The Architecture of Memory
Memory Bank works on two levels. The custom instructions utilize Mermaid diagrams to tell Cline how to manage documentation:
flowchart TD
PB[projectbrief.md] --> PC[productContext.md]
PB --> SP[systemPatterns.md]
PB --> TC[techContext.md]
PC --> AC[activeContext.md]
SP --> AC
TC --> AC
AC --> P[progress.md]
The above Mermaid diagram code rendered visually 👇
![](https://cline.ghost.io/content/images/2025/02/image-13.png)
This diagram isn't just for show – it's actually part of the custom instructions that tell Cline how the documentation system should work. The actual documentation itself is then created in simple markdown files, following the structure that the diagram defines.
It's a clever approach: use visual flowcharts to teach the AI how to maintain text documentation. The Mermaid diagram provides the "rules," and the markdown files hold the actual project knowledge.
Core Files
- projectbrief.md: The foundation document that shapes everything else
- productContext.md: The business and user perspective
- systemPatterns.md: Technical architecture and decisions
- techContext.md: Development environment and stack
- activeContext.md: Current state of development
- progress.md: Project status and tracking
Digging Deeping: The Memory Bank Lifecycle
The Memory Bank operates on a continuous cycle of read, verify, execute, and update. Here's a detailed look at how it works:
![](https://cline.ghost.io/content/images/2025/02/image-12.png)
Initial Setup
When starting a new project:
- Cline creates the
memory-bank/
directory - Initializes all required files
- Requests necessary information from users
- Establishes baseline documentation
During Development
Before any work:
- Read all Memory Bank files
- Verify context is complete
During work:
- Follow established patterns
- Track changes and decisions
- Monitor context window usage
After significant changes:
- Update relevant documentation
- Ensure consistency across files
- Prepare for potential context resets
Visual Prompting: Guiding AI with Flowcharts
![](https://cline.ghost.io/content/images/2025/02/image-15.png)
Standing wisdom is to write system prompts in markdown, JSON, or XML. However, our community has found Mermaid diagrams (which Claude is quite adept at creating) to be useful for prompting.
Instead of writing process instructions markdown, they use write in flowcharts like this:
flowchart TD
Start[Start] --> ReadFiles[Read Memory Bank]
ReadFiles --> CheckFiles{Files Complete?}
CheckFiles -->|No| Plan[Create Plan]
Plan --> Document[Document in Chat]
CheckFiles -->|Yes| Verify[Verify Context]
Verify --> Strategy[Develop Strategy]
Strategy --> Present[Present Approach]
Here's why this matters: Mermaid diagrams aren't just prettier than text – they're a formal language for describing workflows.

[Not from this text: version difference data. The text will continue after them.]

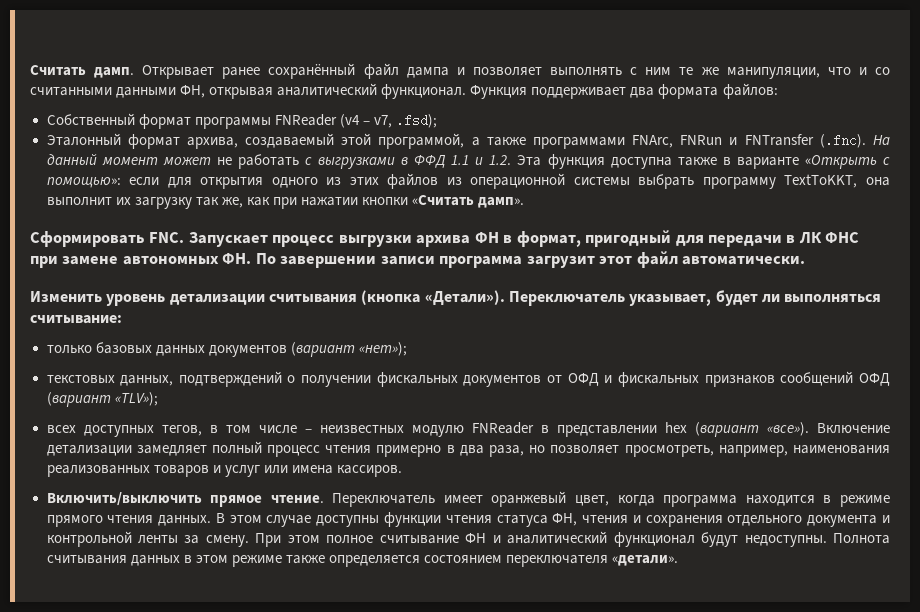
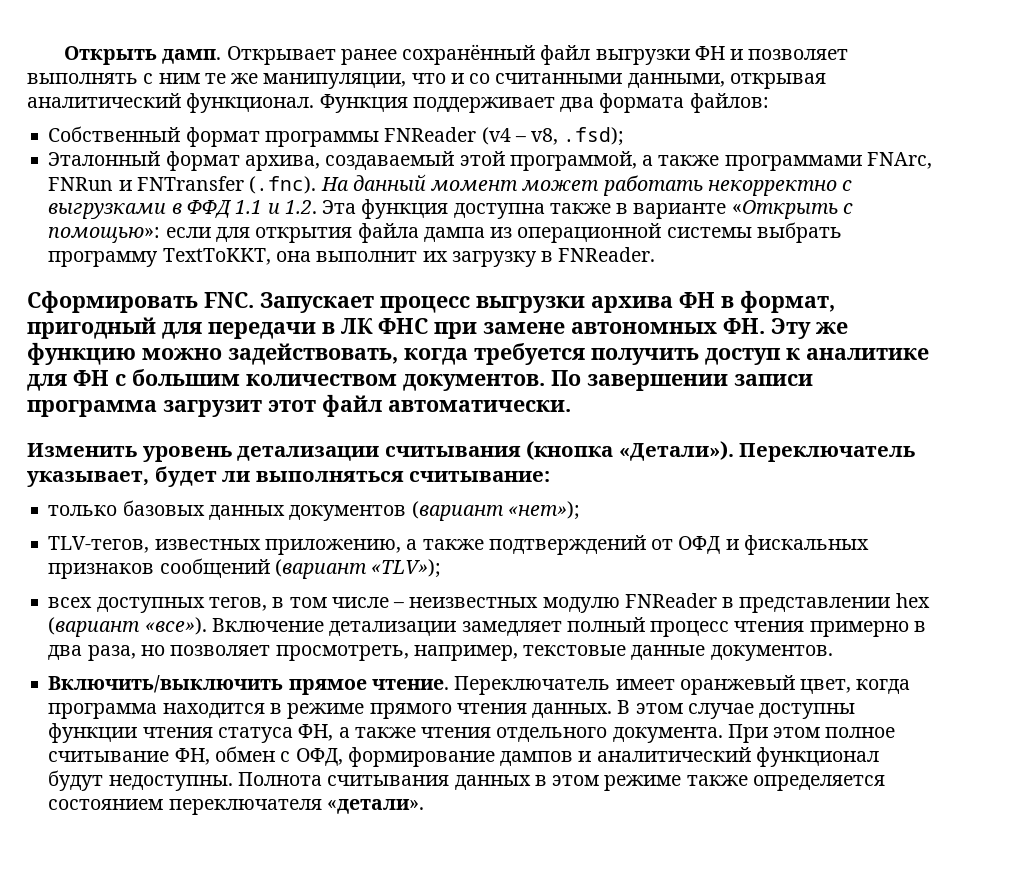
[30,65,86,76] Считать -> [64,46,158,65] Открыть
[406,67,449,78] дампа -> [595,46,725,65] выгрузки ФН
[116,85,206,98] данными ФН, -> [627,73,725,88] данными,
[373,115,392,128] v7, -> [531,128,559,145] v8,
[216,154,299,169] не работать -> [602,175,837,196] работать некорректно
[271,173,439,189] одного из этих файлов -> [357,223,485,243] файла дампа
[195,195,525,209] так же, как при нажатии кнопки «Считать дамп». -> [541,247,656,262] в FNReader.
(252, 258) none -> [771,318,848,339] [27,342,929,365] [27,369,545,391] Эту же функцию можно задействовать, когда требуется получить доступ к аналитике для ФН с большим количеством документов.
[46,371,542,387] текстовых данных, подтверждений о получении фискальных документов -> [48,535,646,555] TLV-тегов, известных приложению, а также подтверждений
[859,373,891,386] ОФД -> (270, 568) none
[793,445,891,454] [46,465,402,477] наименования реализованных товаров и услуг или имена кассиров. -> [523,645,833,661] текстовые данные документов.
[582,515,890,527] [46,531,487,547] чтения и сохранения отдельного документа и контрольной ленты за смену. При этом полное считывание ФН -> [338,724,896,743] [48,746,574,767] а также чтения отдельного документа. При этом полное считывание ФН, обмен с ОФД, формирование дампов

Each node, connection, and decision point is explicitly defined. For an AI, this structured format might actually be easier to understand than paragraphs of natural language trying to describe the same process.

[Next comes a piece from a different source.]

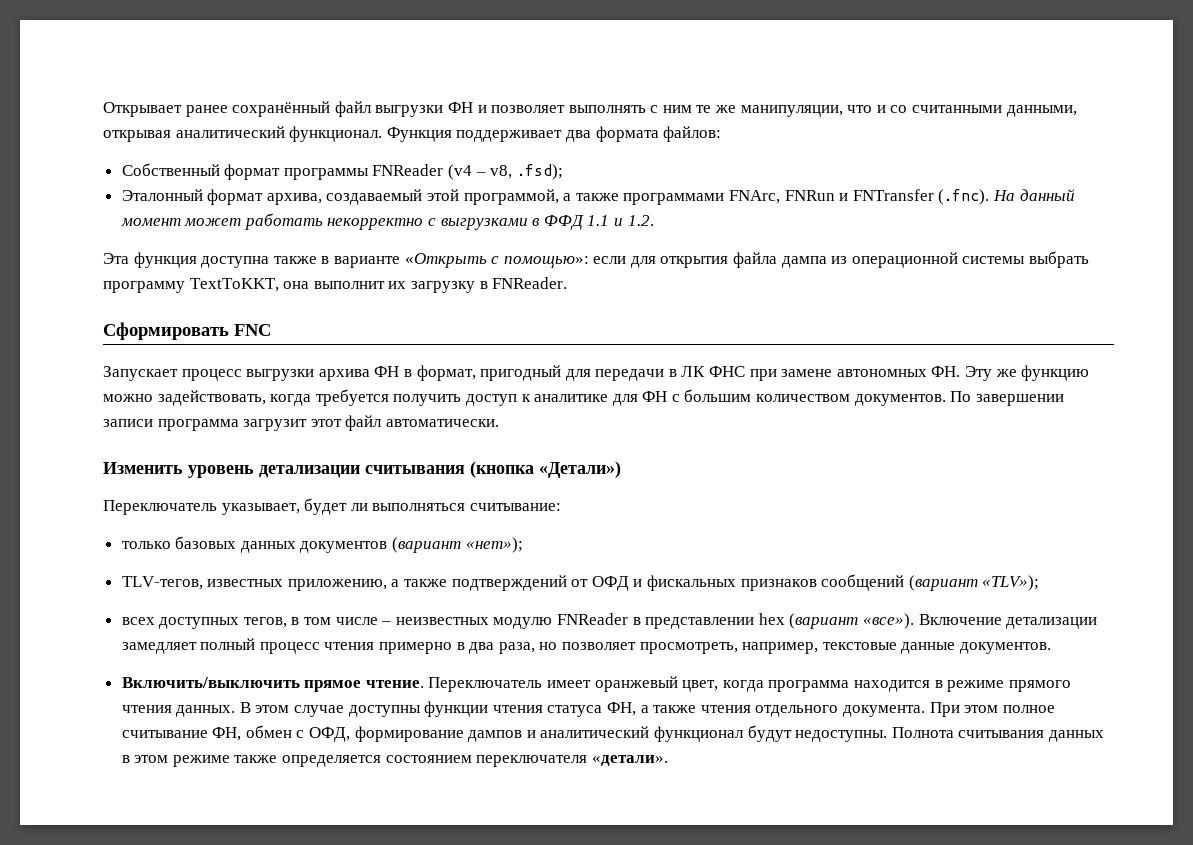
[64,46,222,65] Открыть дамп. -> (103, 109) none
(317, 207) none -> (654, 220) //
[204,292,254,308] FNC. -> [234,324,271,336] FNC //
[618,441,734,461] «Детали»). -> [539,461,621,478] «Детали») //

When we write text instructions, there's room for ambiguity. But a flowchart in Mermaid code is unambiguous – each state and transition is clearly defined. It's like giving the AI a precise map instead of vague directions.
The full Memory Bank instructions are in the Cline documentation. But the bigger insight is that maybe we should be thinking more about how AI actually processes information. Sometimes the best way to communicate with AI isn't through natural language – it's through the structured language of workflows.